- [Data block]:
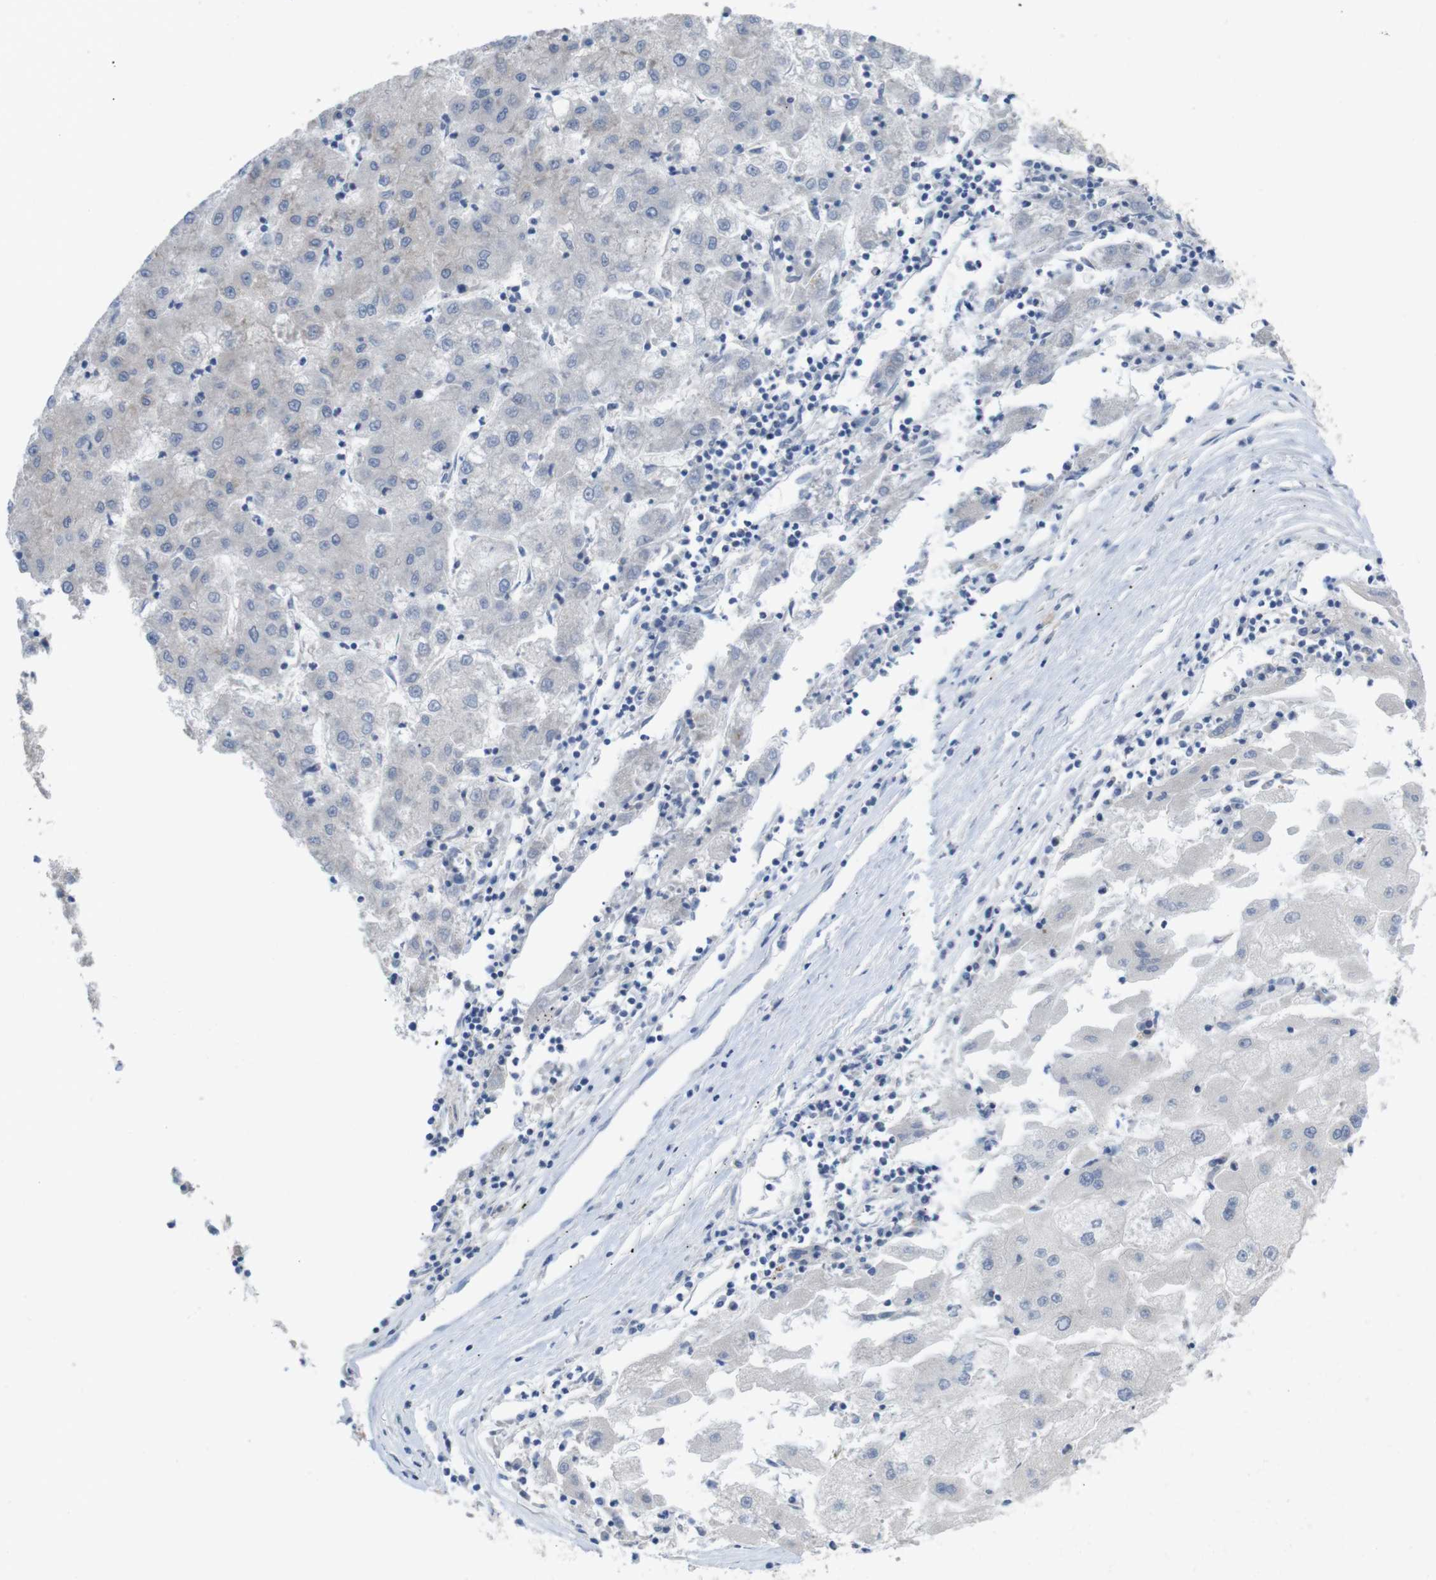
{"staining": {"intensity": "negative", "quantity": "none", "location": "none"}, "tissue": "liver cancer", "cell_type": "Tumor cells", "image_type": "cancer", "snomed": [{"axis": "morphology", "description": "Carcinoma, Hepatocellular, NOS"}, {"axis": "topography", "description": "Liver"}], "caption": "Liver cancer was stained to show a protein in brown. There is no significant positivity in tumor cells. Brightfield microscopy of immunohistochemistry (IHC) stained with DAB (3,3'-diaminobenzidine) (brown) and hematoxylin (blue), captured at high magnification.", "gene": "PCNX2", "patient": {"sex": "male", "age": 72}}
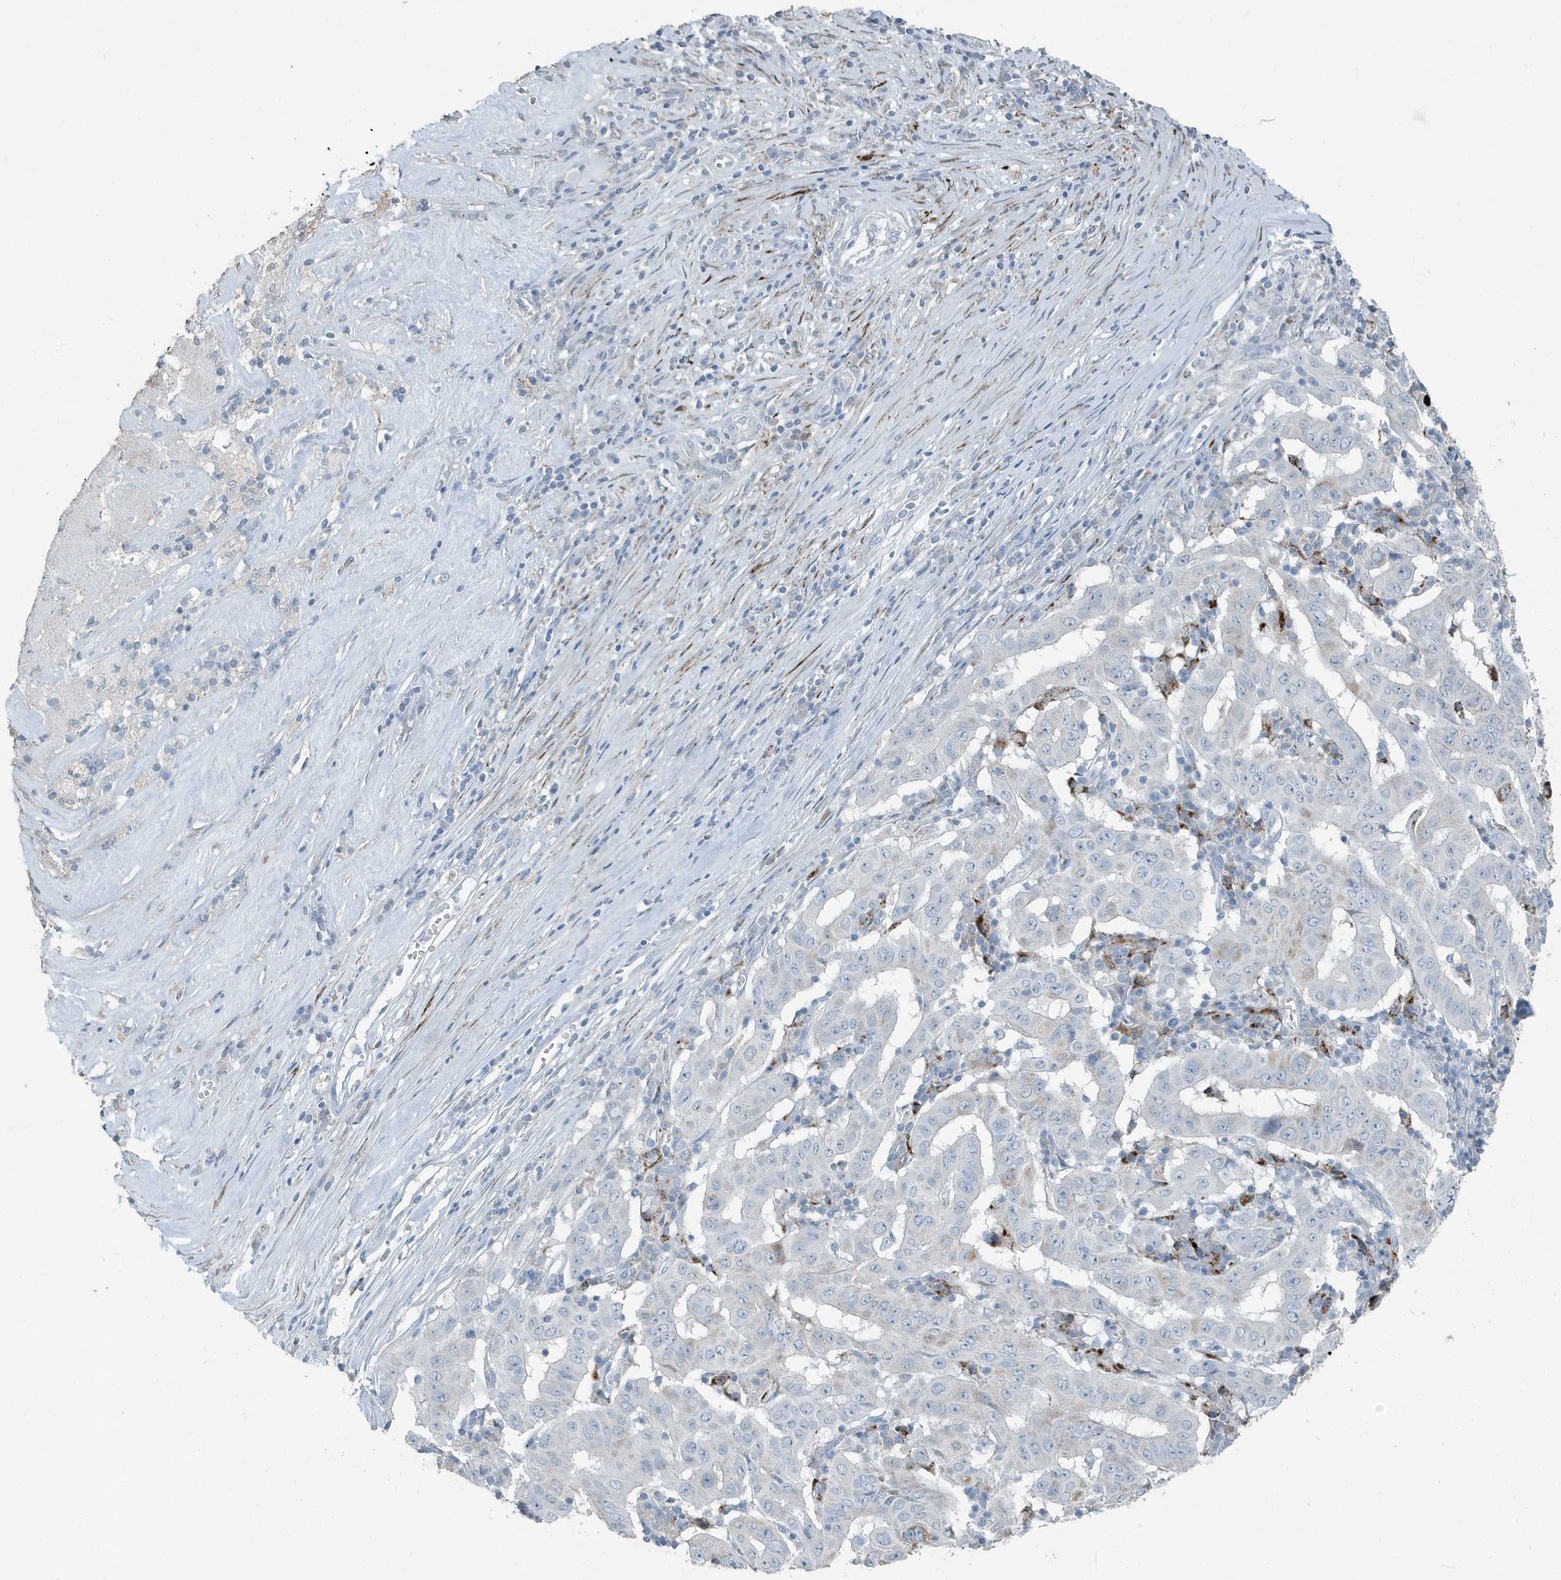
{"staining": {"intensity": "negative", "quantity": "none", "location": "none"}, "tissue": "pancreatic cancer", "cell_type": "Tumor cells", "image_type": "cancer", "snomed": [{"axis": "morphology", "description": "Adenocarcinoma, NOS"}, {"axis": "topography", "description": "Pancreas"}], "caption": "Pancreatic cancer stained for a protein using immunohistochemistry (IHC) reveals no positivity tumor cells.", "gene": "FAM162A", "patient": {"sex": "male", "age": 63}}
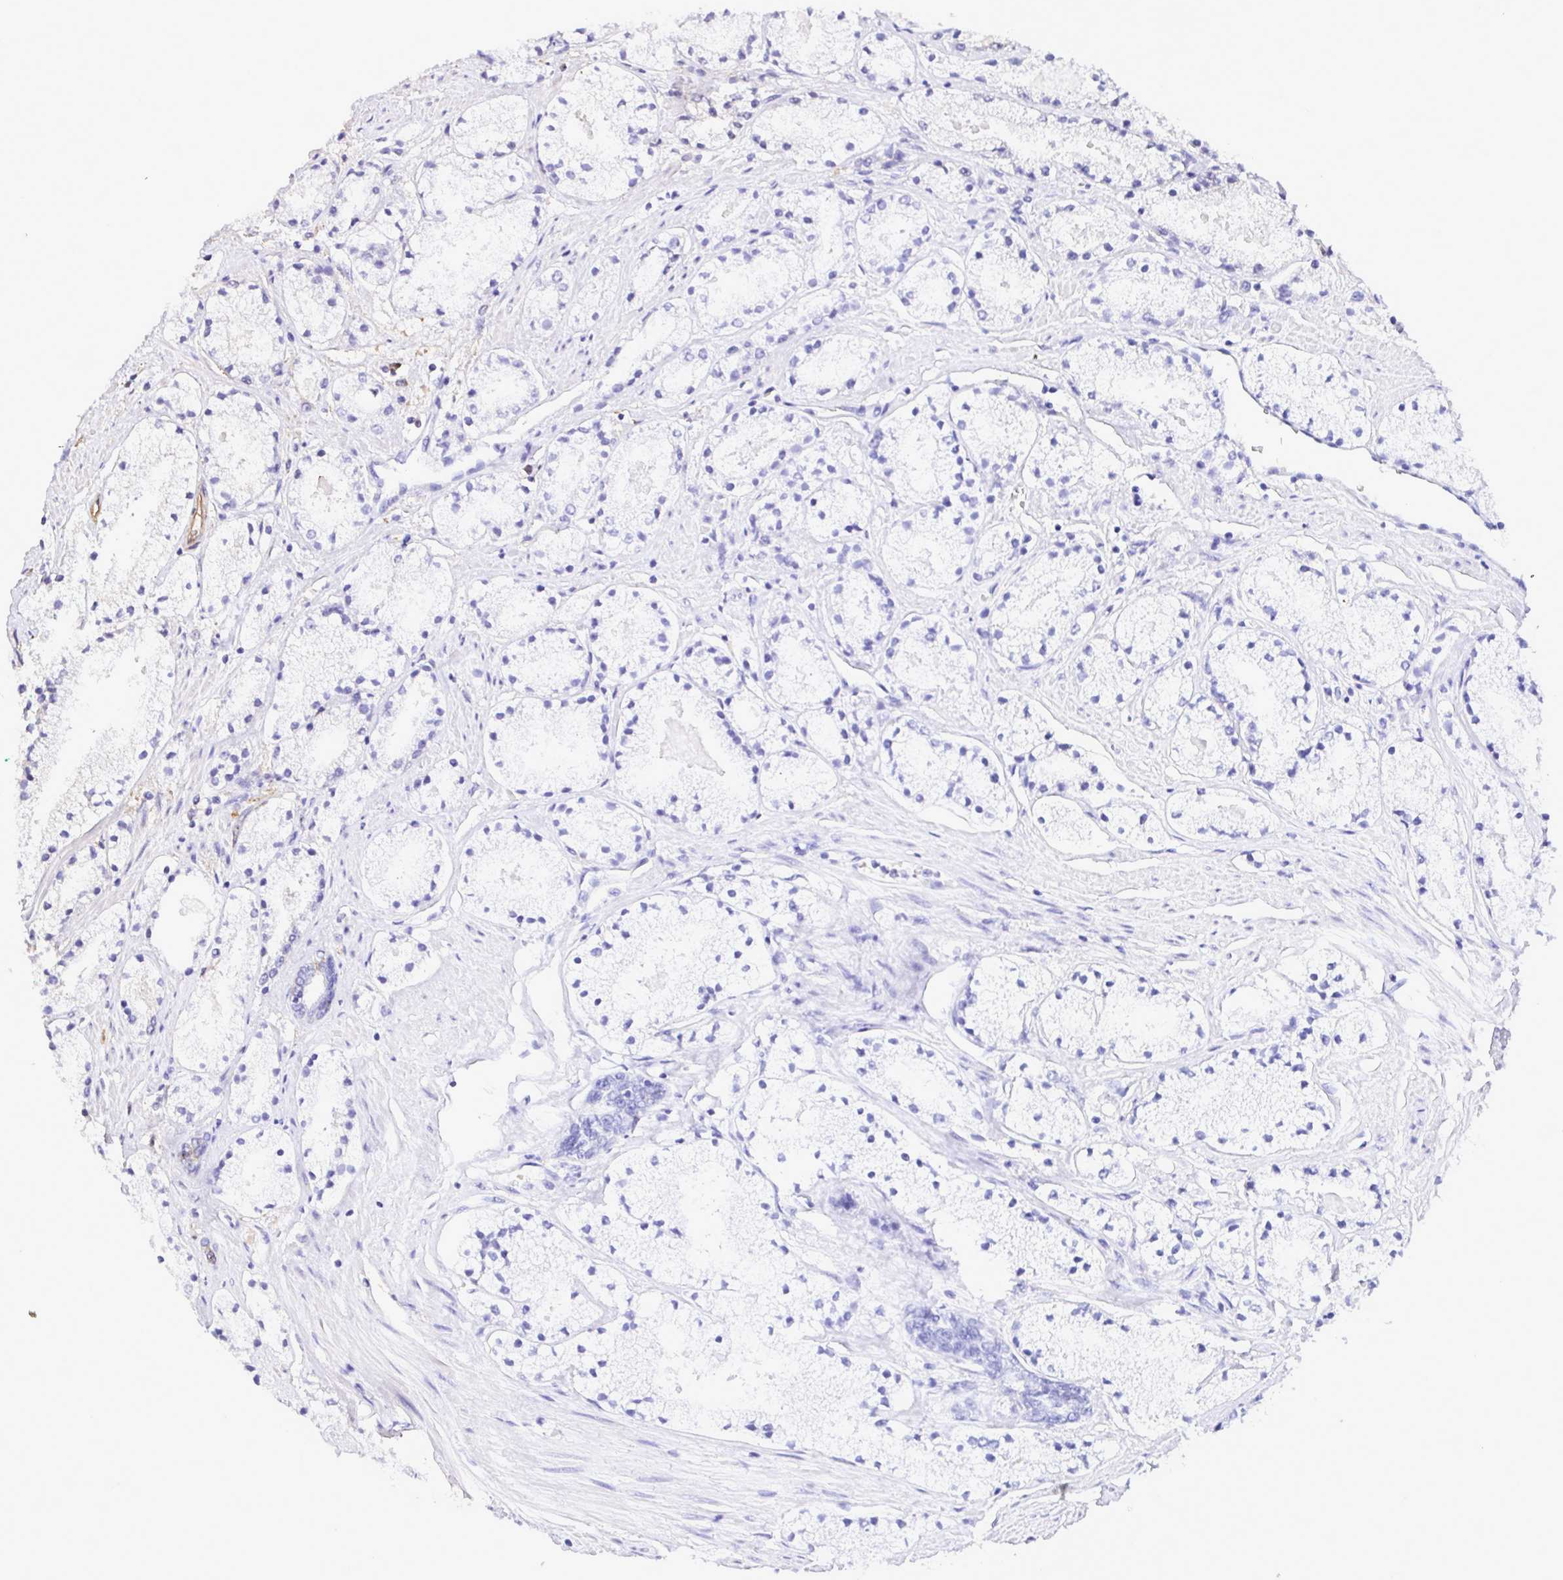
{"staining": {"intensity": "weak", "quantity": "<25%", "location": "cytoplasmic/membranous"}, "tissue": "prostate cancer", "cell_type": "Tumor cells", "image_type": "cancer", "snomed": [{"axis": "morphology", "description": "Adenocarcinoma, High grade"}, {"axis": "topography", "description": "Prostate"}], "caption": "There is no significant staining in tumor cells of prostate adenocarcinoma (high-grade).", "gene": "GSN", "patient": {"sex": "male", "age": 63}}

- [Task description]:
Transcribe exactly, with no pictures, the lines running from the first line of the material through the line holding "cancer stained for".

- [Result of this task]:
{"staining": {"intensity": "negative", "quantity": "none", "location": "none"}, "tissue": "liver cancer", "cell_type": "Tumor cells", "image_type": "cancer", "snomed": [{"axis": "morphology", "description": "Carcinoma, Hepatocellular, NOS"}, {"axis": "topography", "description": "Liver"}], "caption": "Liver cancer was stained to show a protein in brown. There is no significant positivity in tumor cells. Brightfield microscopy of immunohistochemistry (IHC) stained with DAB (3,3'-diaminobenzidine) (brown) and hematoxylin (blue), captured at high magnification.", "gene": "PCNX2", "patient": {"sex": "male", "age": 72}}
{"staining": {"intensity": "negative", "quantity": "none", "location": "none"}, "tissue": "pancreatic cancer", "cell_type": "Tumor cells", "image_type": "cancer", "snomed": [{"axis": "morphology", "description": "Adenocarcinoma, NOS"}, {"axis": "topography", "description": "Pancreas"}], "caption": "Pancreatic cancer stained for a protein using immunohistochemistry (IHC) reveals no positivity tumor cells.", "gene": "FAM162A", "patient": {"sex": "male", "age": 63}}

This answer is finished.